Records to use Start Marker

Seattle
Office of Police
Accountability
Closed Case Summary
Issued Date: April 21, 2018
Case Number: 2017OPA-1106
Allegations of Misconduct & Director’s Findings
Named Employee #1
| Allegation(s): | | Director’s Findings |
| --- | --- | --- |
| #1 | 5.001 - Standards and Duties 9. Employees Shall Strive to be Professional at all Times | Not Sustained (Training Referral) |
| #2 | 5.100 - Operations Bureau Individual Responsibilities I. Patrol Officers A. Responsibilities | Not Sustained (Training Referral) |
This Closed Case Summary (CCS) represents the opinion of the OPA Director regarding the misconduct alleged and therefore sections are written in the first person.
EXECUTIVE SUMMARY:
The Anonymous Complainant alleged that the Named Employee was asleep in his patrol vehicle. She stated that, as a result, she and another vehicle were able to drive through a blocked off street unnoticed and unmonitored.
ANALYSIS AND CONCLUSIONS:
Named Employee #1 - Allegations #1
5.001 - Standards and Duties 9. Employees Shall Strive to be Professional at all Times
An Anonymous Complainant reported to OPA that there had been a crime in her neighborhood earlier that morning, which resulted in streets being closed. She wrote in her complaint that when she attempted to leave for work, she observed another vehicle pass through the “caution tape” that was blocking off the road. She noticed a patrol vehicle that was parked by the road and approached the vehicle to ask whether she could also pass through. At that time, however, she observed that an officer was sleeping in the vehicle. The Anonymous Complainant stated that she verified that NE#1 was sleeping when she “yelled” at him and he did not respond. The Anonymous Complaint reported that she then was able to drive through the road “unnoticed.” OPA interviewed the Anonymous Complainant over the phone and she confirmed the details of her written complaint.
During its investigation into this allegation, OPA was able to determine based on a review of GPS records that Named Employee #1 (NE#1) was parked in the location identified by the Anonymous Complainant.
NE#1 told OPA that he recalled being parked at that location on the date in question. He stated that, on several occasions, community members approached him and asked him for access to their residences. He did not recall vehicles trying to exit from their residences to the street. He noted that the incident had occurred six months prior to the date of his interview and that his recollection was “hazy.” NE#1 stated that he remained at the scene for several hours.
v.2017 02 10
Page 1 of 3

Records to use End Marker
Records to use Start Marker

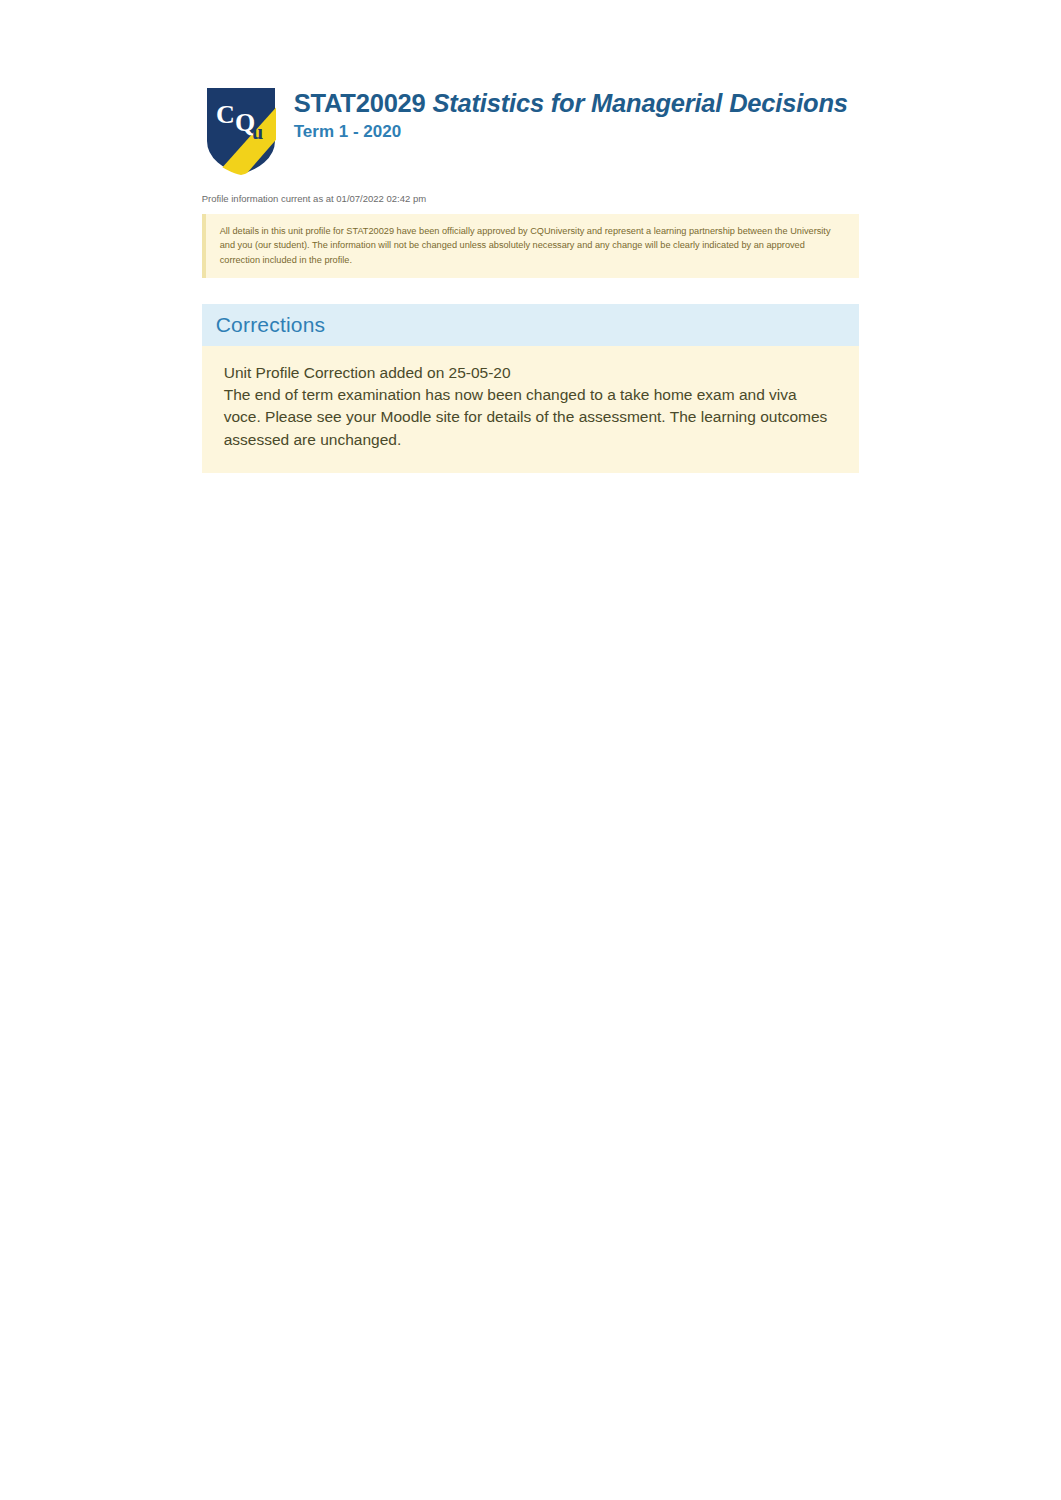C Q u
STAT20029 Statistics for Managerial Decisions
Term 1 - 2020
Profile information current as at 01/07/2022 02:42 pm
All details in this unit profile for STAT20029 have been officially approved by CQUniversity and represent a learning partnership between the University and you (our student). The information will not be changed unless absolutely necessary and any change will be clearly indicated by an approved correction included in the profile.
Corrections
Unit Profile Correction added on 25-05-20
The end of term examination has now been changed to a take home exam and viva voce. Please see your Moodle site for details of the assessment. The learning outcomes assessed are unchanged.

Records to use End Marker
Records to use Start Marker

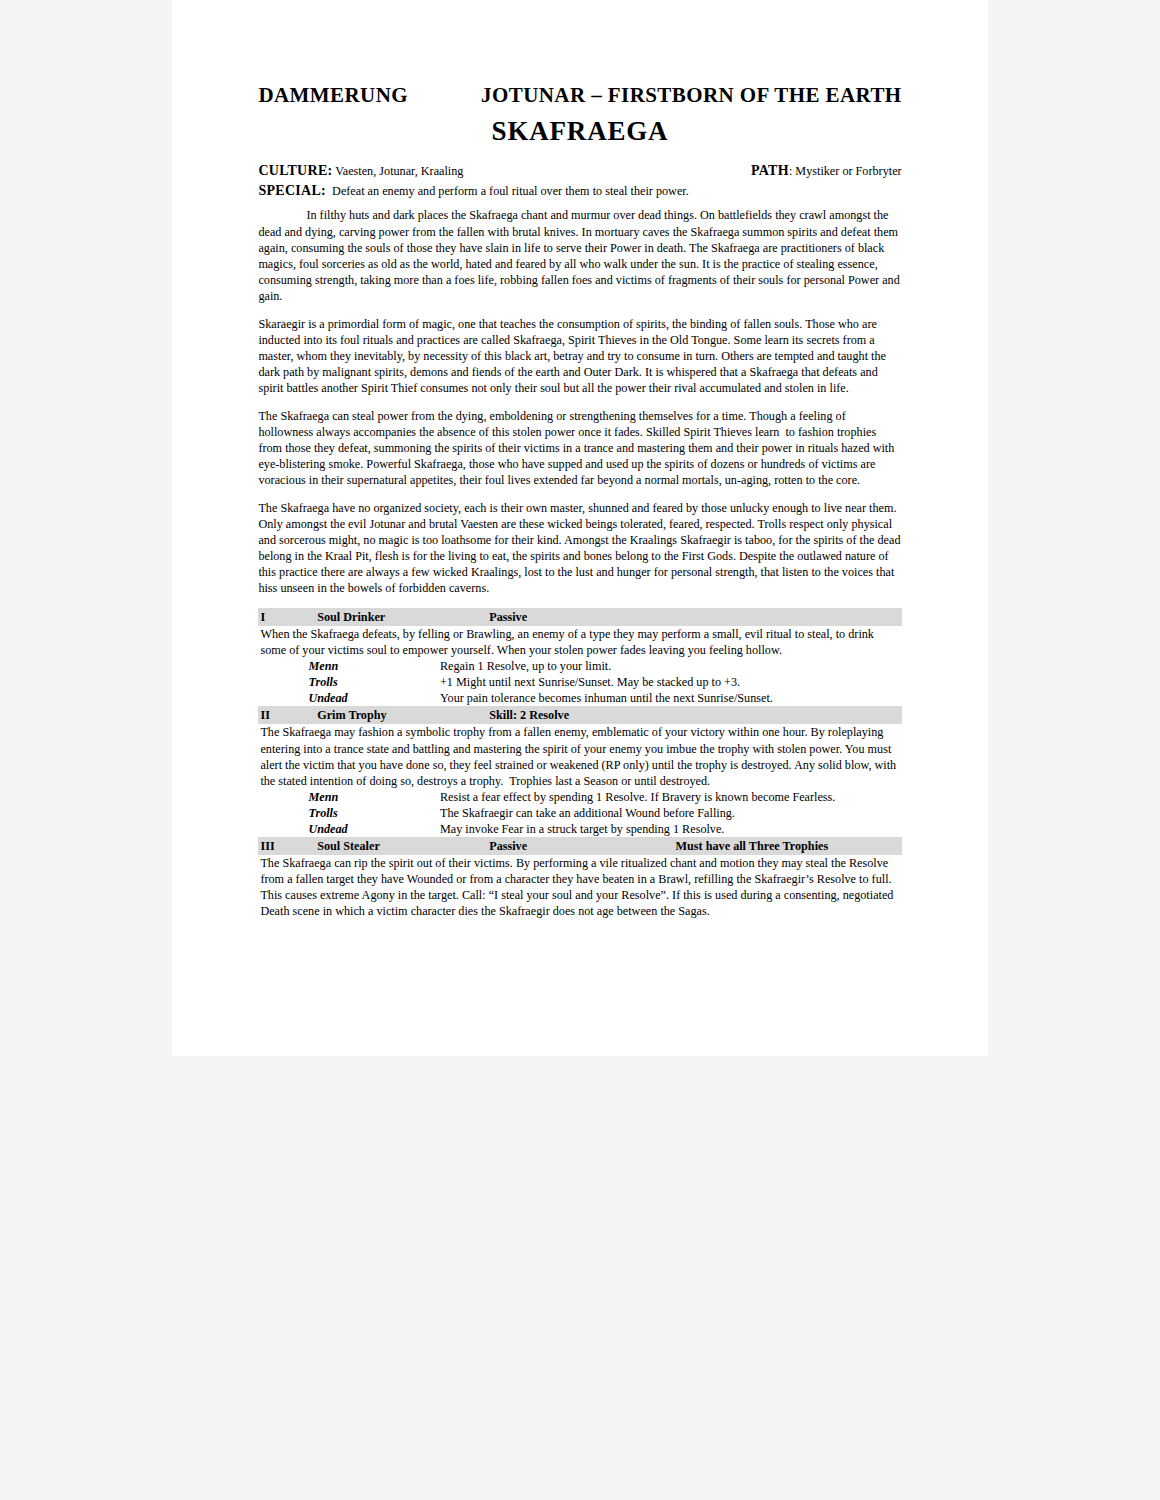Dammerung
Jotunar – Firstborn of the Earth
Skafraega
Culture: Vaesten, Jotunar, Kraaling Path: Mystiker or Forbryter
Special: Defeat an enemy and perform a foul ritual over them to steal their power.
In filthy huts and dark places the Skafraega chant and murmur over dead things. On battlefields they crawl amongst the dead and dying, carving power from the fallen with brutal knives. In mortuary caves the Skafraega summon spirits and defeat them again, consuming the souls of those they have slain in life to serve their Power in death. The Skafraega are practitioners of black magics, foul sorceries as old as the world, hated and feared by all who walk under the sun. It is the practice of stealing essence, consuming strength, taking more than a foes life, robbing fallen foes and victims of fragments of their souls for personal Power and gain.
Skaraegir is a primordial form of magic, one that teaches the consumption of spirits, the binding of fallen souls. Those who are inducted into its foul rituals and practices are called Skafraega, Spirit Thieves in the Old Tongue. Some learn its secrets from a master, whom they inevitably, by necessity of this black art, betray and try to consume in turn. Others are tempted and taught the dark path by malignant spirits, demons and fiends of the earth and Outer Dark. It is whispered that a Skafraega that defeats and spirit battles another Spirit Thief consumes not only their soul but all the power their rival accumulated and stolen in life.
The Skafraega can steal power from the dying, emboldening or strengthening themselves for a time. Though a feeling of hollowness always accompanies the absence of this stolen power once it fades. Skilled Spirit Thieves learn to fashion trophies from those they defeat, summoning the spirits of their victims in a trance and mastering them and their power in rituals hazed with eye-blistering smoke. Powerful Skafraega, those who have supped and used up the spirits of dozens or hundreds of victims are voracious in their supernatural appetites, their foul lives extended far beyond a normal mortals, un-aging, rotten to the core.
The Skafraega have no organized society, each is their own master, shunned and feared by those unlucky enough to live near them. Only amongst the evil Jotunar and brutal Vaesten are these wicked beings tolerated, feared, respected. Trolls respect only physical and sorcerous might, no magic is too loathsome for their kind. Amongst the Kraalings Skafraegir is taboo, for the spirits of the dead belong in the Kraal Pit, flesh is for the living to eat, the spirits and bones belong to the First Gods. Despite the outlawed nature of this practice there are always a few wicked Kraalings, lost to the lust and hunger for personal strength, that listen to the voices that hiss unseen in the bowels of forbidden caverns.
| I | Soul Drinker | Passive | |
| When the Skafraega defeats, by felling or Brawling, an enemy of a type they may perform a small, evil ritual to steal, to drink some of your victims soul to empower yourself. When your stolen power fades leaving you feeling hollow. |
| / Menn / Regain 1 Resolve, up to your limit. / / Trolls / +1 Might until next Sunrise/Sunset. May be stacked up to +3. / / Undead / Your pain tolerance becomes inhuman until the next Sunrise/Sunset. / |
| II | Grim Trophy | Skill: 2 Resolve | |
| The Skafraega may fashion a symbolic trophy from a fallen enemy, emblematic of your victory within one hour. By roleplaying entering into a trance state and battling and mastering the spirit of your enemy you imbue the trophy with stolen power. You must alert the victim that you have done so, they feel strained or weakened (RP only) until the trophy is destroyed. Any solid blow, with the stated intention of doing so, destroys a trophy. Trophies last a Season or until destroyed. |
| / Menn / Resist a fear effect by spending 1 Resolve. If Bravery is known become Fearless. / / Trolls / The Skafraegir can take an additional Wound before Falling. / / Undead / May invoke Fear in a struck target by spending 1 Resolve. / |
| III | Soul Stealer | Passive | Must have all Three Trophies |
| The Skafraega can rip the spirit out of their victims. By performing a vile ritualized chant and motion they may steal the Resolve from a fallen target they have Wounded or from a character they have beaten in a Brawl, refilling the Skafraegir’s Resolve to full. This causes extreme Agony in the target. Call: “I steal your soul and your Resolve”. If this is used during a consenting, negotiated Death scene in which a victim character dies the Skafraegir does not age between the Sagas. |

Records to use End Marker

● **Task statement**:
Retype only the stretch of lines above starting at the one with "Corrections" and stopping at the one with "The end of term", exactly as written, with both kept.

● **Task result**:
Corrections
Unit Profile Correction added on 25-05-20
The end of term examination has now been changed to a take home exam and viva voce. Please see your Moodle site for details of the assessment. The learning outcomes assessed are unchanged.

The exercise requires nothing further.